◆ TASK DIRECTIONS
Reproduce the whole listing word for word. Leave every image out.

◆ RECORDS FOR PROCESSING

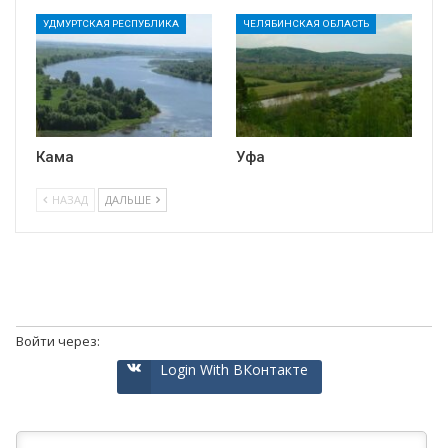
УДМУРТСКАЯ РЕСПУБЛИКА
ЧЕЛЯБИНСКАЯ ОБЛАСТЬ
Кама
Уфа
НАЗАД
ДАЛЬШЕ
Войти через:
Login With ВКонтакте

◆ TASK RESULT
УДМУРТСКАЯ РЕСПУБЛИКА
ЧЕЛЯБИНСКАЯ ОБЛАСТЬ
Кама
Уфа
НАЗАД
ДАЛЬШЕ
Войти через:
Login With ВКонтакте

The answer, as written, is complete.